El dolorcillo permanente e infatigable en la muela, como el latido tozudo de un corazón ansioso; el pinchazo agudo y amargo en la rodilla, que chirría cual engranaje oxidado; la maldita ciática; el crujido en el tobillo, acompañado de un estallido punzante y abrasador; el dolor continuo en las cervicales; las migrañas, ensordecedores campanazos a medianoche, hirientes como viejas cuchillas de acero; la desalentadora acidez de estómago; el cansancio crónico, que nos transforma en lastimosos soldaditos de plomo. La salud, que se retira, que se revuelve furiosa y furiosa regresa, como una ola, al seno del océano, abandonándonos como náufragos a nuestra suerte.

◆ ◆ ◆

### QUÉ DEBES HACER
¿Puedes transcribir literalmente el fragmento sobre las dolencias, desde "El dolorcillo permanente" hasta "a nuestra suerte."?

Material almacenado:
◆ ◆ ◆

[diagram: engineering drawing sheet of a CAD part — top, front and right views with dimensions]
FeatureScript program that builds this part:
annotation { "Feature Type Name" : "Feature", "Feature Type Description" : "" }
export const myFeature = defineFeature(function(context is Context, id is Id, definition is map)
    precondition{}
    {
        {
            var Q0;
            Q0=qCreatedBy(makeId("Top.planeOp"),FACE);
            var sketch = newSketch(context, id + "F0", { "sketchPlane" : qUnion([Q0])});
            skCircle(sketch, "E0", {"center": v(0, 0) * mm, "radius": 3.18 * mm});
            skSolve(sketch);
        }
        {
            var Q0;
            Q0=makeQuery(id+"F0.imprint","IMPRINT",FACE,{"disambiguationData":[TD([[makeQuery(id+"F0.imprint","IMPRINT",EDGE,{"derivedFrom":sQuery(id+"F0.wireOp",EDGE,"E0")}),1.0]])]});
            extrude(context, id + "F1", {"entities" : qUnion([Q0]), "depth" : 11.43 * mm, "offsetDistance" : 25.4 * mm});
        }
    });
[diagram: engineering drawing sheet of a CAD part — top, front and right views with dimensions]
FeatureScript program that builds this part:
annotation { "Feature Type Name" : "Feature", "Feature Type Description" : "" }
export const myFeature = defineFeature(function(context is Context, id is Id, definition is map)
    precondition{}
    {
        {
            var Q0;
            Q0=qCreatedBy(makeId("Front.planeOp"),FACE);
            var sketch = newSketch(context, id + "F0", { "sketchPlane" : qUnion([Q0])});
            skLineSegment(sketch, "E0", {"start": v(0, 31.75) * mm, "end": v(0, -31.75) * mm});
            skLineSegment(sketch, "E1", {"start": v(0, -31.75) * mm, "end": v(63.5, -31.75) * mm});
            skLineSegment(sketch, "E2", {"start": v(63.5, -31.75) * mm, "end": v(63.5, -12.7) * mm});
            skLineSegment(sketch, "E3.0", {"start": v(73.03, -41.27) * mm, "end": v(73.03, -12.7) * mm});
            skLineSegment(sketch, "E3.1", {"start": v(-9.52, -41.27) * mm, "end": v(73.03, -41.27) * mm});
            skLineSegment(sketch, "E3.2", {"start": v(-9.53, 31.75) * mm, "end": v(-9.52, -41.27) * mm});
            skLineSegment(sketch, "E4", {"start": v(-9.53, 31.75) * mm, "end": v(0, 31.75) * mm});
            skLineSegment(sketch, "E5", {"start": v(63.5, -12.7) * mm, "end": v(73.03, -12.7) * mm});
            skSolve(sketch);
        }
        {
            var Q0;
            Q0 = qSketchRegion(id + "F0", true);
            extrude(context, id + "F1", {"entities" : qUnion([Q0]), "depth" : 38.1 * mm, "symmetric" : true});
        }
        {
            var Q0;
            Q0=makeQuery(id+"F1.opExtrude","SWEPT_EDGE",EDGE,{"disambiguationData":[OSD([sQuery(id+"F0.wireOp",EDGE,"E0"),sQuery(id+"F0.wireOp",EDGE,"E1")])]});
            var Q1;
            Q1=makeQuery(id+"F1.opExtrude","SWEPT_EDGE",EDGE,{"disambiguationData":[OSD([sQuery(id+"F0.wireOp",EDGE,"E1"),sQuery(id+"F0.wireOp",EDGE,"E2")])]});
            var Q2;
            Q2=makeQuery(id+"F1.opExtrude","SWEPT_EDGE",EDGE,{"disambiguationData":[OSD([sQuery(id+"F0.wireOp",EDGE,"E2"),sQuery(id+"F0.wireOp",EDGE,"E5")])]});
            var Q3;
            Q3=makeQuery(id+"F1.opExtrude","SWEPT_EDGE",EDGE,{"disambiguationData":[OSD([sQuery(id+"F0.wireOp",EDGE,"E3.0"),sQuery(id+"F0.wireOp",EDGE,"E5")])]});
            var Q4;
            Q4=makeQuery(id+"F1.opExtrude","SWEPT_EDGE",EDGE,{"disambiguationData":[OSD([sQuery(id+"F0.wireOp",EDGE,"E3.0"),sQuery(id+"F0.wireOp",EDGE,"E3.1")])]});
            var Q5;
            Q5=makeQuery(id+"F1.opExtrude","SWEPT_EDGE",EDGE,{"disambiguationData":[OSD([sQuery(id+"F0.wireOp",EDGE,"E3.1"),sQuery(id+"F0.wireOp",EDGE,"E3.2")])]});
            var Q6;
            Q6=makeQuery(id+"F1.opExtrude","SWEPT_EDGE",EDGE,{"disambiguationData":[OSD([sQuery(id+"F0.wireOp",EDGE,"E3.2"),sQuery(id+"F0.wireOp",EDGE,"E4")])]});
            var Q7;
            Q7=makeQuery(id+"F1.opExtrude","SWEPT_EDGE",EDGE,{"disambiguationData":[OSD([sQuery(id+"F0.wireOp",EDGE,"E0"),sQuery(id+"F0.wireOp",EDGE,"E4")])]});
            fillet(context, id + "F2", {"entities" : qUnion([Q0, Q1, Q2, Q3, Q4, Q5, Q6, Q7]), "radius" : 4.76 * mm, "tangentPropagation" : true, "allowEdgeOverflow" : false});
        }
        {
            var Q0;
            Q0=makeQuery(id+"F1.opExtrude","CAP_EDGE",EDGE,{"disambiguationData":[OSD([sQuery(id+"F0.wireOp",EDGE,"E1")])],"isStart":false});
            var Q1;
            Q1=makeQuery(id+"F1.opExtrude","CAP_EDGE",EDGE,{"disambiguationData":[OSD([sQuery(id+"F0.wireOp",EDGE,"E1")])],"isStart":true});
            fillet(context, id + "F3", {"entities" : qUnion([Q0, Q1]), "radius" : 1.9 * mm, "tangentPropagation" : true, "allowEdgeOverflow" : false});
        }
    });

◆ ◆ ◆

### SOLUCIÓN DEL EJERCICIO
El dolorcillo permanente e infatigable en la muela, como el latido tozudo de un corazón ansioso; el pinchazo agudo y amargo en la rodilla, que chirría cual engranaje oxidado; la maldita ciática; el crujido en el tobillo, acompañado de un estallido punzante y abrasador; el dolor continuo en las cervicales; las migrañas, ensordecedores campanazos a medianoche, hirientes como viejas cuchillas de acero; la desalentadora acidez de estómago; el cansancio crónico, que nos transforma en lastimosos soldaditos de plomo. La salud, que se retira, que se revuelve furiosa y furiosa regresa, como una ola, al seno del océano, abandonándonos como náufragos a nuestra suerte.